I suppose it isn't surprising then, that I find written words to be so powerful. I have special notes, cards, and letters, that I've received, tucked away in different places. They always make me smile when I find them. Like a good book, they are worth rereading. In fact, I frequently tuck these notes into different books, even my Bible. Of course, some notes are simply saved in my email inbox. Below is one such note.
Not long ago, I was at a store with my son and my younger brother. A lady commented on my parenting choice. It was something that really hurt me. You can read about that experience here.
I'd like to share what my sweet brother wrote after reading my post about that experience. I certainly hope he isn't embarrassed by my sharing his words, but some things are too good to keep to yourself. I truly can't help but smile each time I read this. And, I'd be lying if I said I didn't tear up the first time I read his words.

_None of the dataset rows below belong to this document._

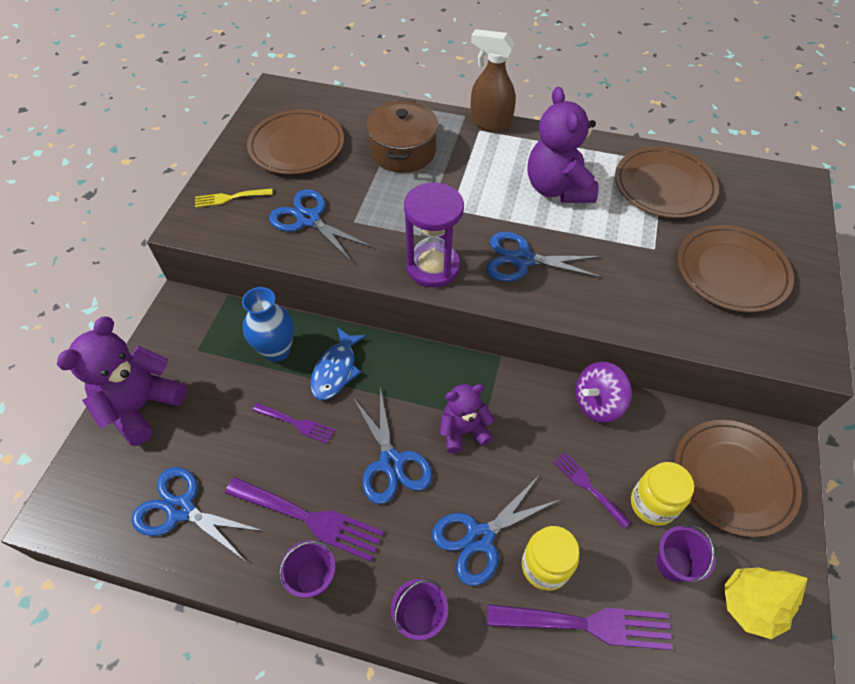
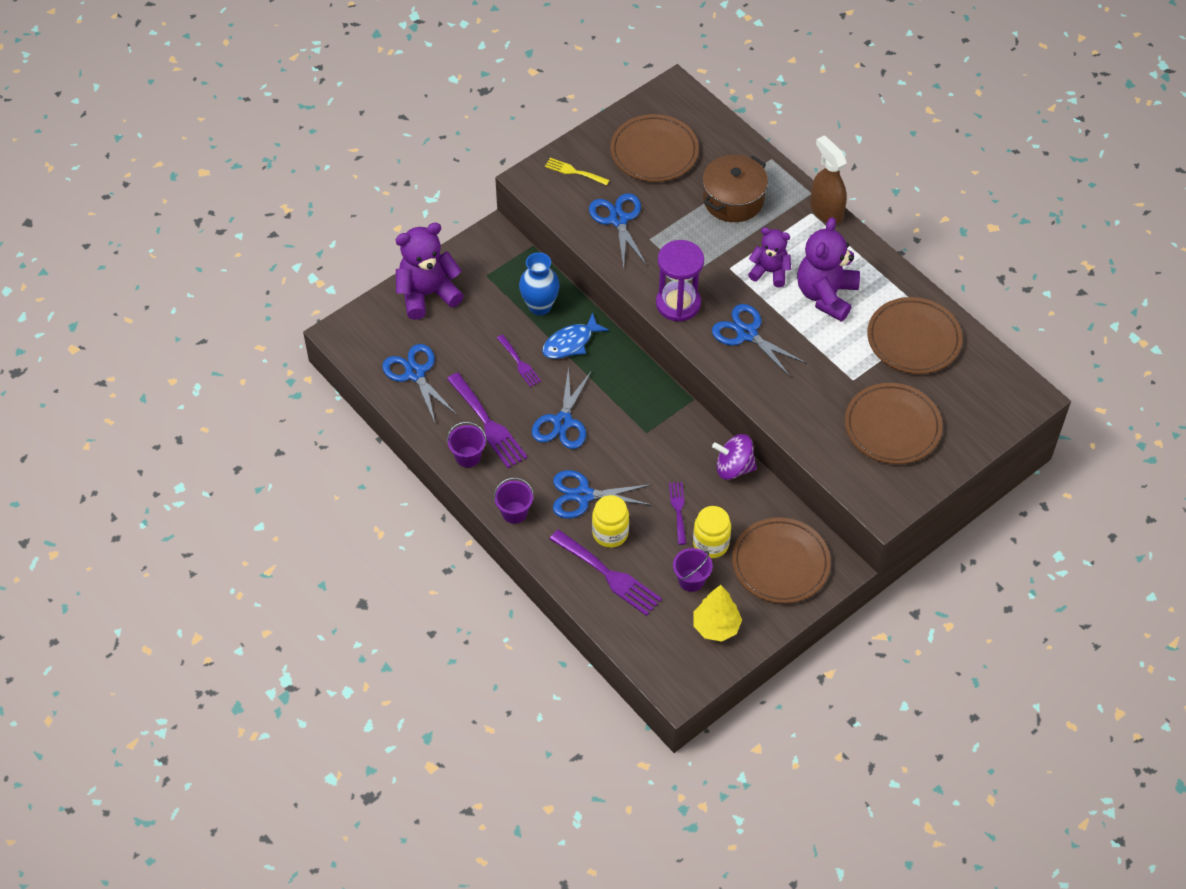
camera: 35 degrees right, 0 degrees up
purple teddy bear [440,384,495,453] -> purple teddy bear moved to [748,227,791,287]

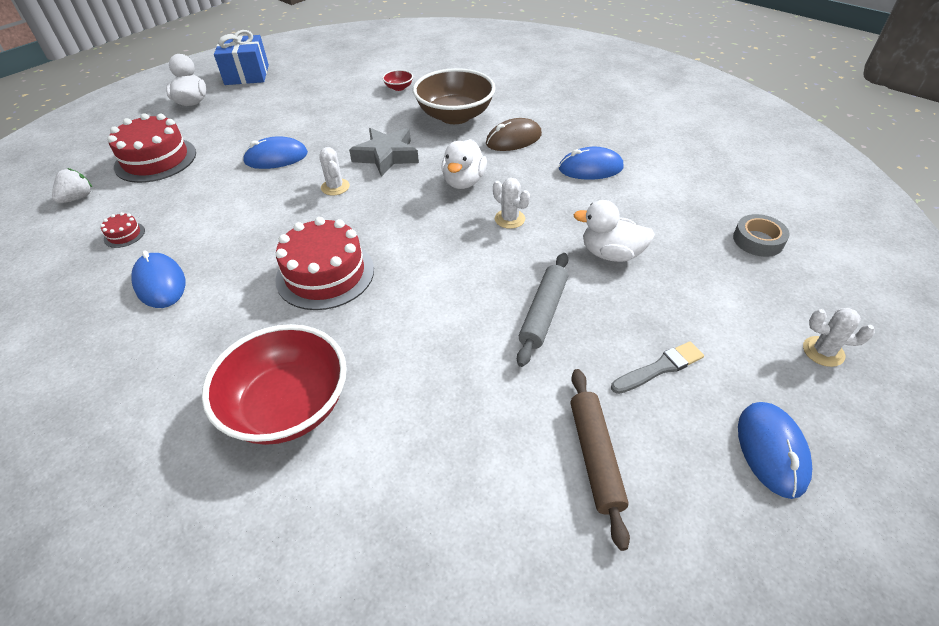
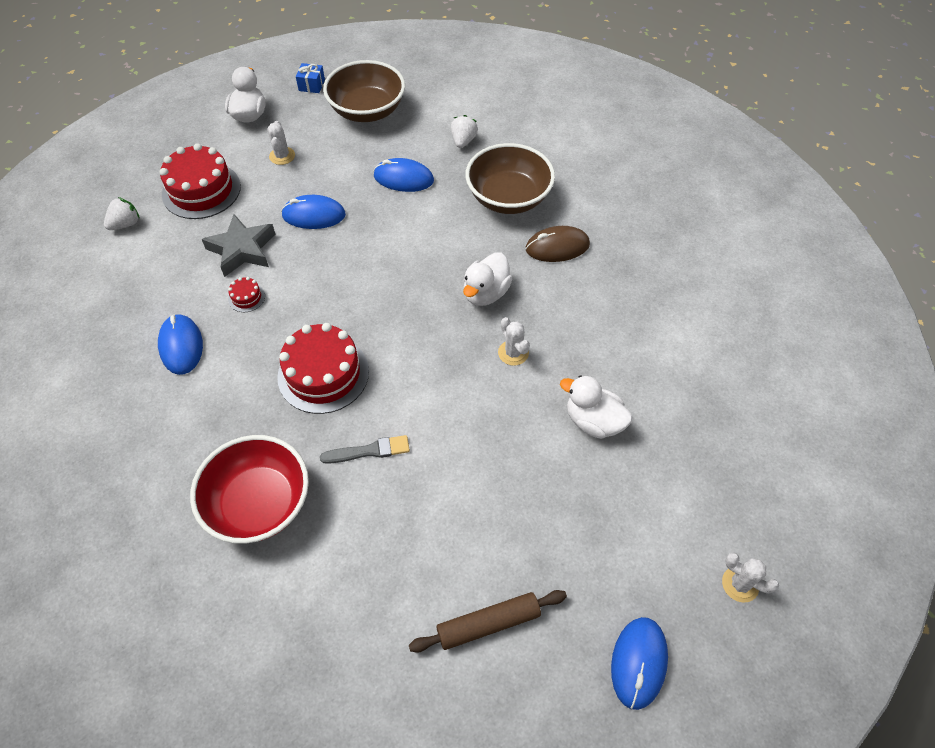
camera: 15 degrees right, 10 degrees up
red cake [100,212,145,248] -> red cake moved to [228,277,265,312]
blue gift [214,30,269,85] -> blue gift [296,63,325,93], size x0.51
white cactus [319,147,350,195] -> white cactus moved to [268,121,295,165]
grey star [349,128,419,177] -> grey star moved to [202,214,275,277]
red bowl [382,70,413,91] -> white strawberry [451,115,478,148]
grey rolling pin [517,253,568,367] -> none
blue mouse [559,147,624,180] -> blue mouse moved to [374,158,434,192]
brown rolling pin [571,369,630,551] -> brown rolling pin turned 60 degrees clockwise [409,590,567,653]
grey brush [611,341,704,394] -> grey brush moved to [320,435,410,464]
grey tape [733,214,790,257] -> none
none -> brown bowl [323,60,405,122]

I just read your post about the lady at Target. I think you did exactly what you should have. It was what, 9am on Saturday, there weren't many people in the store and you had to show him that you wouldn't cave in to that behavior. I think it is pretty ironic that you would post something about that because it really bothered me that the lady made a comment like that. It was pretty hard for me not say some pretty mean and inappropriate things to that lady (honestly the only thing that held me back was the fact that Chris was there). I actually told a few people at work about that incident and how mad I was that that lady could make such a rude and condescending comment (they are on our side with how you handled it by the way). The whole point is that I was thinking about why that comment upset me so much and I realized that it is because I have seen first hand what a great mother you are and to have some stranger question that without knowing you was infuriating. I was hoping I would run into her when I went back to get the coffee creamer by the way. Anyways, I obviously know nothing about parenting but if I ever have kids I can only hope that I can be half the parent Tony or yourself is. I was exhausted from a long weekend of being a small part of it and you do it everyday. You do a great job and you should never question that. I had no idea that comment offended you so much but I wanted you to know that it made me angrier than I have been a while...Thanks again for having me out.